How could such a fancy-looking formula possibly go wrong? More to the point, how could this sophisticated mathematical expression possibly do worse than simulation, which amounts to just flipping a coin a whole bunch of times?
An even more persuasive argument for trusting the normal approximation, in many students’ minds, is that everyone gets the same answer if they perform the normal-based method correctly. But different people get different answers from a simulation analysis. Even a single person gets different answers if they conduct a simulation analysis a second time. This lack of exact replicability feels untrustworthy, doesn’t it?

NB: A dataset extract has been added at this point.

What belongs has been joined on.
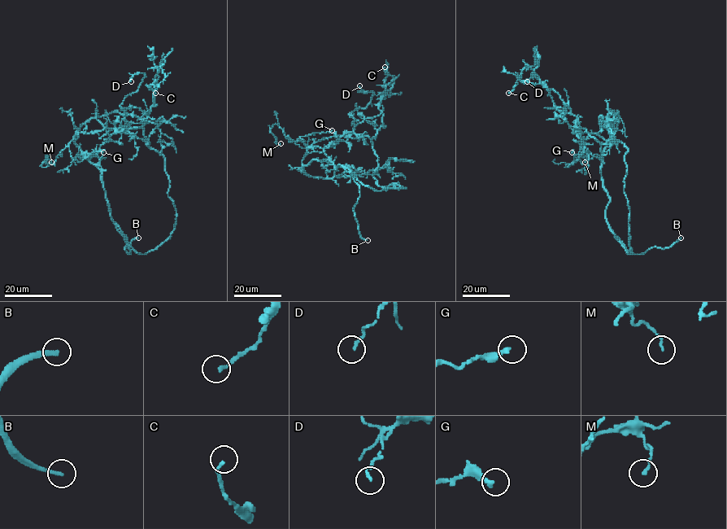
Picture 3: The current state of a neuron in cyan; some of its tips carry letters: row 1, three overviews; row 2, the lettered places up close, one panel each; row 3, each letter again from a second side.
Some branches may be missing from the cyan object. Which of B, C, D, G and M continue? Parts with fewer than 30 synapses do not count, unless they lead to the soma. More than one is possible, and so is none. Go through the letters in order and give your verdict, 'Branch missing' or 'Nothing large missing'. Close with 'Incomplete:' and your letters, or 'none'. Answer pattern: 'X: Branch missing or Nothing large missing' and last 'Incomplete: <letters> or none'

So, how can we figure out which approximation is better? Well, what does “better” mean here? It means closer to the actual, exact, correct p-value. Can we calculate that exact, correct p-value for this Halloween example? If so, how? Yes, by using the binomial distribution.
If we let X represent a binomial distribution with parameters n = 283 and π = 0.5, the exact p-value is calculated as Pr(X ≤ 135) + Pr(X ≥ 148)*. This probability turns out (to four decimal places) to be 0.4757. This is the exact p-value, to which we can compare the approximate p-values.
* Notice that the values 135 and 148 are simply the observed number who selected toy and candy, respectively, in the sample.
So, which approximation method does better? Simulation-based wins in a landslide over normal-based:
This is not a fluke. With 10,000 repetitions, it’s not surprising that the simulation-based p-value* came so close to the exact binomial p-value. The real question is why the normal approximation did so poorly, especially in this example where the validity conditions were easily satisfied, thanks to a large sample size of 283 and a population proportion of 0.5.
* I promise that I only ran the simulation analysis once; I did not go searching for a p-value close to the exact one. We could also calculate a rough margin-of-error for the simulation-based p-value to be about 1/sqrt(10,000) ≈ .01.
The problem with the normal approximation, and a method for improving it, go beyond the scope of a typical Stat 101 course, but I do present this in courses for mathematically inclined students. First think about it: Why did the normal approximation do somewhat poorly here, and how might you improve the normal approximation?
The problem lies in approximating a discrete probability distribution (binomial) with a continuous one (normal). The exact binomial probability is the sum of the heights of the red segments in the graph below, whereas the normal approximation calculates the area under the normal curve to the left of 135 and the right of 148:
The normal approximation can be improved with a continuity correction, which means using 135.5 and 147.5, rather than 135 and 148, as the endpoints for the area under the curve. This small adjustment leads to including a bit more of the area under the normal curve. The continuity-corrected z-score becomes 0.713 (compared to 0.773 without the correction) and the two-sided normal-based p-value (to four decimal places) becomes 0.4756, which differs from the exact binomial p-value by only 0.0001. This seemingly minor continuity correction greatly improves the normal approximation to the binomial distribution.
My take-away message is not that normal-based methods are bad, and also not that we should teach the continuity correction to introductory students. My point is that simulation-based inference is good! I think many teachers regard simulation as an effective tool for studying concepts such as sampling distributions and for justifying the use of normal approximations. I agree with this use of simulation wholeheartedly, as far as it goes. But we can help our students to go further, recognizing that simulation-based inference is very valuable (and trustworthy!) in its own right.